Solun eski ağır toplarından bir köşe yazarımız AKEL’in ne mal olduğunu hedefinin de ENOSİS olduğunu makalesinde açık bir şekilde anlattı. Hristodulidis gibi sık sık çözüm ister gibi gözüktüğünü ancak o da çözüm istemediğini, diğer partiler gibi ENOSİS istediğini ancak yönteminin farklı olduğunu, esasta ayni hedefe doğru ilerlediklerini ve Kıbrıs’ın bir ‘Helen Cumhuriyeti’ olarak kalması için çaba harcadığını belirtti. Velhasıl kısaca AKEL’in ne olduğunu ortaya koydu, teşekkürler.

         AKEL’in büyük bir Türk düşmanı olduğu, Türkiye Garantisine hepsinden fazla karşı olduğu bilinen bir gerçektir. Türkiye’ye karşı da en fanatik açıklamaları da yapan, Hristodulidis’i de Türkiye’ye daha fazla baskı yapılması için dış güçler nezdinde daha çok çaba harcaması için teşvik ettiği de bir gerçek. Çözüm ve barış çabalarının göstermelik olduğu zaten Referandumda açıkça ortaya çıkmıştır.

         Hal böyle iken ve Referandumda gerçek yüzü ortaya çıktığı halde bizdeki AKEL hayranı, AKEL’in efsunladığı çevreler her ne halse AKEL’siz yapamazlar, Referandumda attığı kazığın şokunu çabuk atlattılar, üstünden daha da bağımlı oldular. AKEL ne derse o, onsuz bir şey yapmazlar, omuz omuza Kıbrıs sorununa omu omuza birlikte çözüm çabalarını yürütme kararı da aldılar. Durum bakalım bu sefer atacağı kazık nasıl olacak, galiba hepsini uçurumdan aşağıya yuvarlayacak. Öyle sinsi bir parti, öyle tehlikeli ki ELAM’dan kat kat fazla. ELAM aşikar dövüşür, AKEL sinsidir önce gölgeyi basar, sonra içeri nüfus eder. Bir numaralı da Milliyetçidir haaa. Hani bizim malum çevreler,  Milliyetçilik sözünü  duyunca ateş alırlar sinir küpü olurlar ya, bunlara niçin olmazlar?

         İkinci Barış Harekatı sonrasında Türkler kadar kendilerini de katliamdan kurtaran ikinci Barış Harekatını kınayan AKEL bakınız ne dedi. Efendim Mağusa 50 yıldır özgürlük bekliyormuş, kendilerine ihanete uğramış gibi bakıyormuş, Taksim olasılığının Kıbrıs, Kıbrıslılar ve gelecek için kabus muş. Kıbrıs’ta barış ve güvenliği garanti edecek tek şeyin kurtuluş ve yeniden birleşme olduğudur. Garanti Anlaşmalarının ve müdahale hakkının ortadan kaldırılmasıdır’ diye açıklama yaptı.

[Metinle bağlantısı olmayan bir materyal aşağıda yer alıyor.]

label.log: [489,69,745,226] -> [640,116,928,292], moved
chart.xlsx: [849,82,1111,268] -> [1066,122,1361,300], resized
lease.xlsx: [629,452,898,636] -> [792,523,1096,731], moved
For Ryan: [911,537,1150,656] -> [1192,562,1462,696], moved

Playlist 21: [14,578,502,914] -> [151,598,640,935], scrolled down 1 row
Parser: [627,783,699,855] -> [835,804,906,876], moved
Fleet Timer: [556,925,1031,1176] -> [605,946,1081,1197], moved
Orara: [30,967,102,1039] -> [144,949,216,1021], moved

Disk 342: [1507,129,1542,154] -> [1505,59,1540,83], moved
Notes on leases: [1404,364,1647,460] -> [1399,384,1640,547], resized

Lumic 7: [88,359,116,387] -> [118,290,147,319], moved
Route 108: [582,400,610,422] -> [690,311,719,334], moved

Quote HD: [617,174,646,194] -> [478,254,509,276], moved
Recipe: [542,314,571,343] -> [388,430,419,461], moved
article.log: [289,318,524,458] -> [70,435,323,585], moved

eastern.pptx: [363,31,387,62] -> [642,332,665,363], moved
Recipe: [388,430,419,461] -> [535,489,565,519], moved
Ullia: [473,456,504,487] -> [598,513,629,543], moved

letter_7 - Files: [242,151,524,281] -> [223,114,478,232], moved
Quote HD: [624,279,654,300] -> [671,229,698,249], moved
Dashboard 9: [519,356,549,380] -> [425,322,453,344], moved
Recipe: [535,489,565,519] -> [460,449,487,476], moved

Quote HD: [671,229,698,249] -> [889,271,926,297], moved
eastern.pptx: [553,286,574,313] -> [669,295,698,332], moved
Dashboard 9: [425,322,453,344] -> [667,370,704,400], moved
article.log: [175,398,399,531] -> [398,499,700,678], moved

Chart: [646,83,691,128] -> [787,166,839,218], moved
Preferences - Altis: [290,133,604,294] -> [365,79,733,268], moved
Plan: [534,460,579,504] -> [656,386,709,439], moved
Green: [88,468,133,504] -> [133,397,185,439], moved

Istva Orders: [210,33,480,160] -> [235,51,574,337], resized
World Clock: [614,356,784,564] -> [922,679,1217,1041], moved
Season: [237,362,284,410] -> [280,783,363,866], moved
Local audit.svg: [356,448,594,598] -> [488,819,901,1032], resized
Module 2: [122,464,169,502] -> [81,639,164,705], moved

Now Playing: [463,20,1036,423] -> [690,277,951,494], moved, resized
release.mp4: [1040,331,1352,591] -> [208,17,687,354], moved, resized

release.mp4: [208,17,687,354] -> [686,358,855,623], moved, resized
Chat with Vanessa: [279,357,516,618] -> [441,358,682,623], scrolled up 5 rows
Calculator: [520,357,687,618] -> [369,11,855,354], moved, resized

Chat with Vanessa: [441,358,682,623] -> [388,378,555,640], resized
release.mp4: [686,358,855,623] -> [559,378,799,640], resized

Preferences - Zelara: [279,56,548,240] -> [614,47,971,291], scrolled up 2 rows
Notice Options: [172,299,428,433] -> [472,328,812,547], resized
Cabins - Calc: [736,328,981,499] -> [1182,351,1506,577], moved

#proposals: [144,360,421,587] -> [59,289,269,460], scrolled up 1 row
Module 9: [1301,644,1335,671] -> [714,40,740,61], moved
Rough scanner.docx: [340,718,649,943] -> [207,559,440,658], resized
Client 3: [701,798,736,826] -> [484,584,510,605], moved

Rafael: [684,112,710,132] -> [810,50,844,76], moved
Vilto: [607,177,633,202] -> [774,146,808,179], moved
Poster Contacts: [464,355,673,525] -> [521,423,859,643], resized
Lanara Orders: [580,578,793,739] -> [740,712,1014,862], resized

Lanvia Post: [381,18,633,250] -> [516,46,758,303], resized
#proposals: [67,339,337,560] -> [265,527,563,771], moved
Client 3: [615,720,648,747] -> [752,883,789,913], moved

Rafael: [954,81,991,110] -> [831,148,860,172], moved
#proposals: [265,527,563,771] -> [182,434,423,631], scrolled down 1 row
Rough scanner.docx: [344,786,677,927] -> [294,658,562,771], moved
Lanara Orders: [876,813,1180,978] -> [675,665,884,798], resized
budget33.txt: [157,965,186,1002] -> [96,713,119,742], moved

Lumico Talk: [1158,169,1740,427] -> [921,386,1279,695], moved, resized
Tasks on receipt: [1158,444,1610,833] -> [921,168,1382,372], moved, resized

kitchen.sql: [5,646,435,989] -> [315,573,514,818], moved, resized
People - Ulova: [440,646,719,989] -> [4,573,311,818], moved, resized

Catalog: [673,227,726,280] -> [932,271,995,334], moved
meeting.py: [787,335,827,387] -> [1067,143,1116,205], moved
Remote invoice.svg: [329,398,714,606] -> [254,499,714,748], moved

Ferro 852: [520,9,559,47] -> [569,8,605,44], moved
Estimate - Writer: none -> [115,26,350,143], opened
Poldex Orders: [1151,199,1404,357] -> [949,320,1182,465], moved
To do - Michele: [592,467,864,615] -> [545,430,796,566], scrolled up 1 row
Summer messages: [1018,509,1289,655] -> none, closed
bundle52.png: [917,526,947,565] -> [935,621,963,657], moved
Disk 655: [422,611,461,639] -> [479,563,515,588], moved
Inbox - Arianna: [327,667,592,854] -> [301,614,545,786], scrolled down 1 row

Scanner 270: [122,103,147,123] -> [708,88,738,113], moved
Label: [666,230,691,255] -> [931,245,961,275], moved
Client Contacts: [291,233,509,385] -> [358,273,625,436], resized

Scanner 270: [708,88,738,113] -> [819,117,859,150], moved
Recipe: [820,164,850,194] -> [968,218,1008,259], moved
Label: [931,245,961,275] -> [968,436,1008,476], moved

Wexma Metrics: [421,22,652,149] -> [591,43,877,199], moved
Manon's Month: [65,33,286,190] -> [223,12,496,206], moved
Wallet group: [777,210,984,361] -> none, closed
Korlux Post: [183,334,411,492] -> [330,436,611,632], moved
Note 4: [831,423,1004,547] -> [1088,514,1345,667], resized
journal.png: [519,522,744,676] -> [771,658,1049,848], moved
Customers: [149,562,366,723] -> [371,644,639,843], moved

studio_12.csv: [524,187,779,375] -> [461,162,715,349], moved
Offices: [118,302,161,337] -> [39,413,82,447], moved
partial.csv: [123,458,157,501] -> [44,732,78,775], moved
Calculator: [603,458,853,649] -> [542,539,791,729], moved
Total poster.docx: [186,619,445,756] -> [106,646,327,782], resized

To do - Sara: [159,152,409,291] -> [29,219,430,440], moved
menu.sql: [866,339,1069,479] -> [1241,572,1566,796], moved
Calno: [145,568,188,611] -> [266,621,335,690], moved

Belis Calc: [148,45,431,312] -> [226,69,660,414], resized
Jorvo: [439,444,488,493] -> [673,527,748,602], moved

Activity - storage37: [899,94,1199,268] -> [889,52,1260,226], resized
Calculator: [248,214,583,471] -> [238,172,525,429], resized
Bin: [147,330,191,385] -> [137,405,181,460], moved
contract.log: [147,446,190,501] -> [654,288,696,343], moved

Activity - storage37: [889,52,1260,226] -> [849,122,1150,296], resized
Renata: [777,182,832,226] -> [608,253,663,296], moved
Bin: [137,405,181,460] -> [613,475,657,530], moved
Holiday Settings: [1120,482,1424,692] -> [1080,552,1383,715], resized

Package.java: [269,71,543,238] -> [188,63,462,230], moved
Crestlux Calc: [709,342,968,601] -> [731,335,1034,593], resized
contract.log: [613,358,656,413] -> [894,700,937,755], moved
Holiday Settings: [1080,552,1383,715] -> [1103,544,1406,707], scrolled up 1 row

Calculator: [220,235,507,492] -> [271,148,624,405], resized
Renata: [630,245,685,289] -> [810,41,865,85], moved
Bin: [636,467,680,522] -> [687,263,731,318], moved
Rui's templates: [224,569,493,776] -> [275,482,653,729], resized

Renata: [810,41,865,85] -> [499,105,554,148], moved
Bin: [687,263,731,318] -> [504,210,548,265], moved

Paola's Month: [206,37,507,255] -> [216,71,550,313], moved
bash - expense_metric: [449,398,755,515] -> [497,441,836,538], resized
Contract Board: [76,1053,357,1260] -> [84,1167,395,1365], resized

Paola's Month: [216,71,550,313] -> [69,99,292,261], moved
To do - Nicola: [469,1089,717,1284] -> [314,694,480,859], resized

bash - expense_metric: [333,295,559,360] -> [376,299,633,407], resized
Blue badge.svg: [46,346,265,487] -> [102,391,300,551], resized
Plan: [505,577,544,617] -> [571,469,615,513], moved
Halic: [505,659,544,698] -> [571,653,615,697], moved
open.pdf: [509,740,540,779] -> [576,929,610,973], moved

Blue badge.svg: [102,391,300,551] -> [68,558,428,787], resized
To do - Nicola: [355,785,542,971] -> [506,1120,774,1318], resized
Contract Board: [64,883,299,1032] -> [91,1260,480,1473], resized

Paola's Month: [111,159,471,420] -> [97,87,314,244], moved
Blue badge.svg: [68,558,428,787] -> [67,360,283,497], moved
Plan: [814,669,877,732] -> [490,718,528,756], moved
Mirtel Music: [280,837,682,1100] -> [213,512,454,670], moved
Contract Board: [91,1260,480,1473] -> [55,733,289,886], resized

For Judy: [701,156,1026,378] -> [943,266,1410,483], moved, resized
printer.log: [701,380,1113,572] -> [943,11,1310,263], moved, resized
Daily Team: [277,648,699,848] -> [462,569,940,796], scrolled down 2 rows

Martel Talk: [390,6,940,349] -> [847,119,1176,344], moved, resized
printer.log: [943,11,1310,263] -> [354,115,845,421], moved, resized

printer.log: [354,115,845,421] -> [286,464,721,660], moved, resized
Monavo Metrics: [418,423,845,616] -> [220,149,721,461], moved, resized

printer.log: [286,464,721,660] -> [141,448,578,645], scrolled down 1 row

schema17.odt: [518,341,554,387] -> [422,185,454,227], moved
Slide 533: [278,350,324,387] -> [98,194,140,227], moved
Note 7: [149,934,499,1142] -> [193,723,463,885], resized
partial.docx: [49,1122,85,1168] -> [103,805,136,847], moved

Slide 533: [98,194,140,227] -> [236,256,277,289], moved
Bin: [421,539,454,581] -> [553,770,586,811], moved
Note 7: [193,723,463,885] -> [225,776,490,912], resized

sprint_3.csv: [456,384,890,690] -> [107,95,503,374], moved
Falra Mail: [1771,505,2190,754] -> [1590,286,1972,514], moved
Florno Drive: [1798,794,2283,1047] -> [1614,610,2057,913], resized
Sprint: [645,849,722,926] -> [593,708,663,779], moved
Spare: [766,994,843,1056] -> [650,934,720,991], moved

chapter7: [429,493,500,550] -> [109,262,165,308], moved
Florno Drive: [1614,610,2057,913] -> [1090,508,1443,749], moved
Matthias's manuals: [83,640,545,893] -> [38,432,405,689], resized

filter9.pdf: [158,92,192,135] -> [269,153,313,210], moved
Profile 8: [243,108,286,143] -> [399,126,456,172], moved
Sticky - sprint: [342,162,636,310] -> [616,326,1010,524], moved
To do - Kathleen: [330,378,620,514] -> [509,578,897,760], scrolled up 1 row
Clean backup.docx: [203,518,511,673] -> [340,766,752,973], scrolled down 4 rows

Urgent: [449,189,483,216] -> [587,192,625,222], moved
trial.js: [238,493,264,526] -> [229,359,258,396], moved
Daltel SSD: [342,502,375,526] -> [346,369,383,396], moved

          Fazla yorum yapmaya gerek yok, varmak istedikleri hedef ENOSİS’e en kolay varılacak şekilde şartları şurtları ortaya koydular. ENOSİS’e engel ne varsa ortadan kaldırmaktır amaçları. Dikkat ediniz  hepsi ayni ağızdan konuşuyor, Maraş demezler Mağusa derler. Mağusa’yı da kendilerinin sayarlar, dünyaya öyle algı yaparlar. ENOSİS’in yaratıcısı ve 1950’de hararetli savunucusu, kilisede plebisit yapılmasında AKEL başı çekmiş partidir. ENOSİS Kıbrıs ve Kıbrıslılar için kabus olmaz ama Taksim kabus olurmuş. Kurtuluş ve yeniden birleşme, barış ve güvenliğin yegane garantisiymiş. Birleşmeyi de gördük yaşadık, 3 yılda yerle bir ettiler hala üstünden çıkarlar, barış isteyen normal insanlar ve normal devletmişler gibi. Ve bunları, güya barış-çözüm yanlısı zanneden, bizim sol kesimin dostu, kol kola girdiği, ağlama duvarı, sığınma limanı diye gördükleridir. Halbuki ne mal oldukları 2004’te tas gibi ortaya çıkmıştı. Anlayana.

         Rumların sözcüsü Letimbiotis efendi zehir kustu ve şöyle dedi. ‘ Kıbrıslı Türkler de Türkiye’nin işgalinin kurbanlarıdır. Kıbrıs’ın Rumlarını ve Türklerini kurtarmak için işgalciyi Kıbrıs’tan kovmak isteriz ‘.  Bu zavallı hadsiz, bu hükme nasıl vardı, neye dayanarak Türklerin kurtuluşunu kurbana benzetti ve saçmaladı? Sizce?